He was responding to a report by Next Magazine, which quoted anonymous “reliable sources” as saying that the government reached a consensus at a high-level meeting convened by Ma in November last year that Wu would not be jailed and that the Ministry of Justice was asked to deal with the technical details.
The report alleged the decision was made on Nov. 15 when Ma hosted a weekly lunch meeting with four other government bigwigs — Vice President Vincent Siew (蕭萬長), Premier Wu Den-yih (吳敦義), Legislative Speaker Wang Jin-pyng (王金平) and Chinese Nationalist Party (KMT) Secretary-General King Pu-tsung (金溥聰).
Dismissing the report as “groundless,” Presidential Office Spokesman Lo Chih-chiang (羅智強) yesterday said he felt sorry for the weekly because it violated journalistic ethics by failing to check the facts before it printed the story.
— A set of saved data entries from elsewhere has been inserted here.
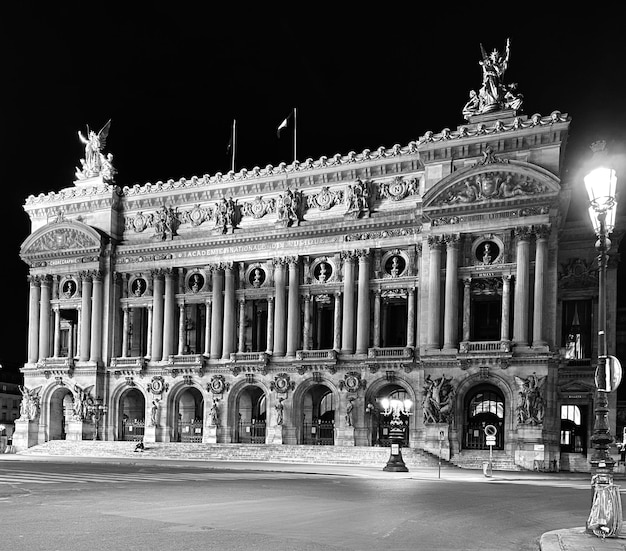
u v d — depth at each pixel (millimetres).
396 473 58188
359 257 82312
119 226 96312
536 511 31266
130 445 86562
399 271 81250
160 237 92875
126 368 91562
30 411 94875
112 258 94562
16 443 94562
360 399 80125
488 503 34125
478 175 75625
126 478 46625
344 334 82312
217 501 32156
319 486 42156
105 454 84438
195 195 91938
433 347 75688
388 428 80812
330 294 85250
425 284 77625
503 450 73125
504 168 74375
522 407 70562
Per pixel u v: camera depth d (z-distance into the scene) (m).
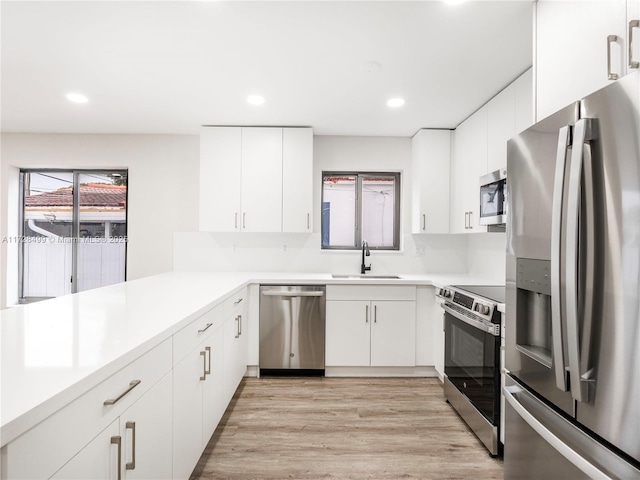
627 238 0.95
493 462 1.99
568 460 1.19
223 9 1.72
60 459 0.80
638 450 0.92
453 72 2.35
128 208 3.76
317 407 2.63
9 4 1.68
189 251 3.78
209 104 2.93
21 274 3.82
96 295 2.15
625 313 0.95
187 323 1.58
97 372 0.92
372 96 2.75
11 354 1.04
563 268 1.16
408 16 1.78
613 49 1.16
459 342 2.51
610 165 1.00
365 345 3.21
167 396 1.38
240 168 3.47
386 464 1.96
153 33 1.92
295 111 3.09
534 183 1.36
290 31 1.91
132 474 1.12
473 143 3.07
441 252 3.84
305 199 3.49
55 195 3.85
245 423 2.38
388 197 3.94
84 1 1.66
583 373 1.08
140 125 3.47
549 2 1.53
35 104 2.93
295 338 3.20
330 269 3.81
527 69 2.30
“The president has never intervened in any legal case in any way, no matter whether it is under investigation or in trial, not to mention when the sentence is carried out,” Lo said. “He always respects related agencies’ legal and professional judgments.”
Wang also dismissed the report when asked for comment.
Democratic Progressive Party (DPP) officials also denied they had any knowledge of such plans, saying they only learned of the accusations at the same time as the public.
DPP Legislator Pan Men-an (潘孟安) said that if it was found to be true that the president instructed officials at the judiciary to keep Wu out of prison, it would have dangerous implications for Taiwan’s democracy.
“If whether or not someone goes to jail rests on a decision by the government, where would be the justice and fairness in our judiciary?” he asked. “It’s an extremely dangerous [thought].”
In response, Lo said the DPP has made many “distorted political judgments” on Ma and that he would leave it to the public to determine whether they are true.
Wu and her husband, former president Chen Shui-bian (陳水扁), were each sentenced to a total of 19 years in jail by the Supreme Court in November last year for taking bribes while Chen Shui-bian was president.
The Taiwan High Court ruled last month that Wu and the former president would each serve 17-and-a-half years.
Chen Shui-bian, who had been held at a detention center since late 2008, was moved to Taipei Prison in Taoyuan County on Dec. 2 last year to begin his sentence. Prison authorities are now considering how Wu should serve her sentence, given her health condition.